Обсуждение: O_DIRECT in freebsd
FreeBSD 4.9 was released today. In the release notes was: 2.2.6 File Systems A new DIRECTIO kernel option enables support for read operations that bypass the buffer cache and put data directly into a userland buffer. This feature requires that the O_DIRECT flag is set on the file descriptor and that both the offset and length for the read operation are multiples of the physical media sector size. Is that of any use? Chris
Christopher Kings-Lynne <chriskl@familyhealth.com.au> writes: > FreeBSD 4.9 was released today. In the release notes was: > > 2.2.6 File Systems > > A new DIRECTIO kernel option enables support for read operations that > bypass the buffer cache and put data directly into a userland > buffer. This feature requires that the O_DIRECT flag is set on the > file descriptor and that both the offset and length for the read > operation are multiples of the physical media sector size. > > Is that of any use? Linux and Solaris have had this for a while. I'm pretty sure it's been discussed before--search the archives. I think the consensus was that it might be useful for WAL writes, but would be a fair amount of work and would introduce portability issues... -Doug
On 29 Oct 2003, Doug McNaught wrote: > Christopher Kings-Lynne <chriskl@familyhealth.com.au> writes: > > > FreeBSD 4.9 was released today. In the release notes was: > > > > 2.2.6 File Systems > > > > A new DIRECTIO kernel option enables support for read operations that > > bypass the buffer cache and put data directly into a userland > > buffer. This feature requires that the O_DIRECT flag is set on the > > file descriptor and that both the offset and length for the read > > operation are multiples of the physical media sector size. > > > > Is that of any use? > > Linux and Solaris have had this for a while. I'm pretty sure it's > been discussed before--search the archives. I think the consensus > was that it might be useful for WAL writes, but would be a fair amount > of work and would introduce portability issues... I would think the biggest savings could come from using directIO for vacuuming, so it doesn't cause the kernel to flush buffers. Would that be just as hard to implement?

DATASET EXCERPTS:
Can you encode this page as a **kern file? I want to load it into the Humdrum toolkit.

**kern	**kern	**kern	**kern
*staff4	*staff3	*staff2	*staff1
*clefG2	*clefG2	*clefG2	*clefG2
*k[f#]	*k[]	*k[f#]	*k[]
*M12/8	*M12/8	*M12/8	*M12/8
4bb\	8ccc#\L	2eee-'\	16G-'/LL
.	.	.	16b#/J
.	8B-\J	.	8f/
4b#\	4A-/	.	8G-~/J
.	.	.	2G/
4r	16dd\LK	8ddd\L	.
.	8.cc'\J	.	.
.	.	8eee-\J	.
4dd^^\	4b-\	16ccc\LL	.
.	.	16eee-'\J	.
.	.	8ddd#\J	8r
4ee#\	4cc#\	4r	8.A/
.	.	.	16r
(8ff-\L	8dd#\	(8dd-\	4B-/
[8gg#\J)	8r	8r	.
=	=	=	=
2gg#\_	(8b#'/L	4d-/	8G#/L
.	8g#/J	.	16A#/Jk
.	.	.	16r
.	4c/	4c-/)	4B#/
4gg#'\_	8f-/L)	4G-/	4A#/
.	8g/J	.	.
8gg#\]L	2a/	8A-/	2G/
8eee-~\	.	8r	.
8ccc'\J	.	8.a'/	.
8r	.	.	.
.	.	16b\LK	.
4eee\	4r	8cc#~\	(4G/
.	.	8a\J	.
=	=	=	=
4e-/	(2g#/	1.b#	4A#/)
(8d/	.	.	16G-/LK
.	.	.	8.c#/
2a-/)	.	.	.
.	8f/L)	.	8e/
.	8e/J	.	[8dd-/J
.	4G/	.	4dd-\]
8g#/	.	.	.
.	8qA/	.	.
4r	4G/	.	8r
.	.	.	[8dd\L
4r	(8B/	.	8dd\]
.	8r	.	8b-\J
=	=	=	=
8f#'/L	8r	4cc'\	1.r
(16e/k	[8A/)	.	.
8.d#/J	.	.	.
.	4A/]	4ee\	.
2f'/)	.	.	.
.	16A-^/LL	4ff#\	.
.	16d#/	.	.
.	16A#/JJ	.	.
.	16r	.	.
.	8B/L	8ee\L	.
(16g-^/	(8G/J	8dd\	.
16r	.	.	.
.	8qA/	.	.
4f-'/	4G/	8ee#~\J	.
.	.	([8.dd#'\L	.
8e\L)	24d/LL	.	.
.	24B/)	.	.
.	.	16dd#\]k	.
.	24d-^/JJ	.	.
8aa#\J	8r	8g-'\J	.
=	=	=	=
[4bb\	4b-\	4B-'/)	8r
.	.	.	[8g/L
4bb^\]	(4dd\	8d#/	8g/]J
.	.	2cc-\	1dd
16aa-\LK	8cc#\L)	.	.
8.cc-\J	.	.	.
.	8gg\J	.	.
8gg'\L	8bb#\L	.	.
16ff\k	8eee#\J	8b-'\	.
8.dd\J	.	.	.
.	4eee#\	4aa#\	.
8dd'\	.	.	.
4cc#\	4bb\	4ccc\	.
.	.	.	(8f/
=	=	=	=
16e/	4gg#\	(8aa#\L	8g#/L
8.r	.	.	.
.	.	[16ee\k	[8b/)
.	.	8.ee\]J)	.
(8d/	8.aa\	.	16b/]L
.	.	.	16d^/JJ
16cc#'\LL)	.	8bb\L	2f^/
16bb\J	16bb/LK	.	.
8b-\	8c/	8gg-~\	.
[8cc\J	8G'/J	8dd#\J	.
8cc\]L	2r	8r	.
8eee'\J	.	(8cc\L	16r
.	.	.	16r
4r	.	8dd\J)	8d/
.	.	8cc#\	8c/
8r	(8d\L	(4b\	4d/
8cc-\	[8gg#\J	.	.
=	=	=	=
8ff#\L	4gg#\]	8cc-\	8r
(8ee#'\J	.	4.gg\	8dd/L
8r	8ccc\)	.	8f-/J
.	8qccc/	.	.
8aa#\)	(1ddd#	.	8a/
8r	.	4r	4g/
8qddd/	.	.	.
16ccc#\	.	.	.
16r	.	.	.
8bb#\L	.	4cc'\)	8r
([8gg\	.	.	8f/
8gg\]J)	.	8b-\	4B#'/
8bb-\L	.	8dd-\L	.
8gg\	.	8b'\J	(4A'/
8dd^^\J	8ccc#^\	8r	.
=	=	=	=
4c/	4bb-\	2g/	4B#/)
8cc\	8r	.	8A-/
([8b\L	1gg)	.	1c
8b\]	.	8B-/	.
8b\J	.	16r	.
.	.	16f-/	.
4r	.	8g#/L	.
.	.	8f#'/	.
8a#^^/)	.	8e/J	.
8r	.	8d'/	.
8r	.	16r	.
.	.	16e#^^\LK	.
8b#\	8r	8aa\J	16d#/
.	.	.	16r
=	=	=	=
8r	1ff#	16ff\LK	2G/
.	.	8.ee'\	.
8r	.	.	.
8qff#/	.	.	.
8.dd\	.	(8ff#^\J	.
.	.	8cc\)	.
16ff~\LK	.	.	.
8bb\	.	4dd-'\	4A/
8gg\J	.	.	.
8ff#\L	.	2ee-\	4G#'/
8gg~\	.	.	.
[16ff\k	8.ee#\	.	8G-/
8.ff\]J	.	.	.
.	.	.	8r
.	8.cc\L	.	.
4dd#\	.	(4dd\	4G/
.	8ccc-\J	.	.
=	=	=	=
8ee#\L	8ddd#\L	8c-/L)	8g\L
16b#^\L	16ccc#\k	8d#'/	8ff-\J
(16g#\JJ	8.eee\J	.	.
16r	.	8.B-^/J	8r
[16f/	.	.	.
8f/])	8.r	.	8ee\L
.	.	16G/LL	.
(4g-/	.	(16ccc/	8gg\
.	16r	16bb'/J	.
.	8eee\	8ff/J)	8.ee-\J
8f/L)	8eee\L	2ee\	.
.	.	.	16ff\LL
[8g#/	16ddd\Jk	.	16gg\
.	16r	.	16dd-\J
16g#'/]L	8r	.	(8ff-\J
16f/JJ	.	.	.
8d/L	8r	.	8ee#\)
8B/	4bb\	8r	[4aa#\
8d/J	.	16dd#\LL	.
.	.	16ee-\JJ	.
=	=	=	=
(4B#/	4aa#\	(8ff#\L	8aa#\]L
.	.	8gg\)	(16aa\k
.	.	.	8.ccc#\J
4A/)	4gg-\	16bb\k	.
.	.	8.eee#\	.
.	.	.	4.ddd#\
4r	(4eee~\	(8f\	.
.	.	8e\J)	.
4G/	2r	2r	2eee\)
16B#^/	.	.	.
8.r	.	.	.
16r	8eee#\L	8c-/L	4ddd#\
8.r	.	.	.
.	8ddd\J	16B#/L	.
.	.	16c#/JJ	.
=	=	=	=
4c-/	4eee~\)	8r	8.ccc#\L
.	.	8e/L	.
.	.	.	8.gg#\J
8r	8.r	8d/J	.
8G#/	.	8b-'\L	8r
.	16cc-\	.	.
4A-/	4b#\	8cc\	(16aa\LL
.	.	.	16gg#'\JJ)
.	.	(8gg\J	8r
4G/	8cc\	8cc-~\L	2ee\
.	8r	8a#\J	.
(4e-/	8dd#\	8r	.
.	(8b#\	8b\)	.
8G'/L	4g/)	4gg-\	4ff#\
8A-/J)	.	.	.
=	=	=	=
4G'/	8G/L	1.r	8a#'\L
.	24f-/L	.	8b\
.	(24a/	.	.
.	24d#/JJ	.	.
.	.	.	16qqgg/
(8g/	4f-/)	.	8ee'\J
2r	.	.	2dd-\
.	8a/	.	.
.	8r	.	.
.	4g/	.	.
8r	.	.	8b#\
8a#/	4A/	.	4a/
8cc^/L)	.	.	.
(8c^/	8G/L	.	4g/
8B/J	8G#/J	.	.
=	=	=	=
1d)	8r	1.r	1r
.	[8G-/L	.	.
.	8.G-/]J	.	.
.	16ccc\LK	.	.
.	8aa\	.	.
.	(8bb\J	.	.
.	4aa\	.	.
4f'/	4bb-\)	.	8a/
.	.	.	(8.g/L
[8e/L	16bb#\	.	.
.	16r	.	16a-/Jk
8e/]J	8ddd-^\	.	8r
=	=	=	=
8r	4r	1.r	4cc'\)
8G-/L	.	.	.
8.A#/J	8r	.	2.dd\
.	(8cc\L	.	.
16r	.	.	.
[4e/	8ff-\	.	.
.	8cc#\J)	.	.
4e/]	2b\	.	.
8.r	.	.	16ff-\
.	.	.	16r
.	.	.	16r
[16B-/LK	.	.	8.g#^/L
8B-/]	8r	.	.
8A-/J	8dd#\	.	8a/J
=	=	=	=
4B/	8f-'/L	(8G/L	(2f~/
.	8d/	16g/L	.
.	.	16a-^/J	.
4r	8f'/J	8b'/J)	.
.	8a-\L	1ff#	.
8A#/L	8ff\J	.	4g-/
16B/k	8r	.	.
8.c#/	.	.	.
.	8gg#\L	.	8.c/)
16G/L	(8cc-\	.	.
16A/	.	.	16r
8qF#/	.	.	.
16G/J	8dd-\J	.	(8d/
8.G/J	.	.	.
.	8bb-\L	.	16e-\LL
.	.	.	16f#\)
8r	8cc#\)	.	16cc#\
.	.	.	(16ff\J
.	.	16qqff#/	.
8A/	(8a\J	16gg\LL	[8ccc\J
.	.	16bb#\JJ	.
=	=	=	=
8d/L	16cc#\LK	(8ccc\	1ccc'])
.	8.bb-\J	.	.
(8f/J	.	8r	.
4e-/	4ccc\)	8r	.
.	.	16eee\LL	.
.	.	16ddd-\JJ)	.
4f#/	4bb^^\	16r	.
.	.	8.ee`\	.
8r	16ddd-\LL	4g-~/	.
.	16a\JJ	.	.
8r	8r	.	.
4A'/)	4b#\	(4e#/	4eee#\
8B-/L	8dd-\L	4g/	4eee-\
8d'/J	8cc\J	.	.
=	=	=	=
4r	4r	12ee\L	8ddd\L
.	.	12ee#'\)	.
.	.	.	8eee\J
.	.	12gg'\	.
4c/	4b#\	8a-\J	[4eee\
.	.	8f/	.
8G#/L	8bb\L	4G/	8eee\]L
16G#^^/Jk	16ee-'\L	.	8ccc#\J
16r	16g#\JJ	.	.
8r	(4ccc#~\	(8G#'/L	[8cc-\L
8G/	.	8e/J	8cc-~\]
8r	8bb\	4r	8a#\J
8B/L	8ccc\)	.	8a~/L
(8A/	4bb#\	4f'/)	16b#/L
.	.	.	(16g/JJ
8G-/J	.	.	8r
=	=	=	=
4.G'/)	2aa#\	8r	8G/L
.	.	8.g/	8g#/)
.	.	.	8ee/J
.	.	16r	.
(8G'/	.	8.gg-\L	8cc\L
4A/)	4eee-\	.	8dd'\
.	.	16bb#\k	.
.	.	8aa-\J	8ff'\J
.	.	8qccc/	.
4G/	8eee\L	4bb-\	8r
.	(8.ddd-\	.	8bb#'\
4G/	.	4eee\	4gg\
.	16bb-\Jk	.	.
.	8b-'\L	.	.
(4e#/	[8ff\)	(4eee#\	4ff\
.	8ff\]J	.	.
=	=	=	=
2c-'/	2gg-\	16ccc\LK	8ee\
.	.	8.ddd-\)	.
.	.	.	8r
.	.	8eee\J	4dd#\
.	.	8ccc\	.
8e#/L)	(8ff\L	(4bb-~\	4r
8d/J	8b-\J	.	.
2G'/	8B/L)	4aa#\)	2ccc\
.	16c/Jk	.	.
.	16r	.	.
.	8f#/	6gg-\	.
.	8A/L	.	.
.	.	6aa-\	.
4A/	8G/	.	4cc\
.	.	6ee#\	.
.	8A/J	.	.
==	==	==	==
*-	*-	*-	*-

PARTS OF THE EXERCISE:
• A. List every operating system named in the O_DIRECT thread.
• B. For each statement, say whether it agrees with the O_DIRECT thread and quote the words that decide it: (i) the new DIRECTIO option supports write operations that bypass the buffer cache; (ii) Linux and Solaris already had this feature; (iii) the last message suggests using direct I/O for vacuuming.
The records are separate material and are not part of the O_DIRECT thread.

RESPONSES FOR EACH TASK:
• A. FreeBSD, Linux, Solaris

• B.
(i) No: "enables support for read operations that bypass the buffer cache"
(ii) Yes: "Linux and Solaris have had this for a while."
(iii) Yes: "I would think the biggest savings could come from using directIO for vacuuming"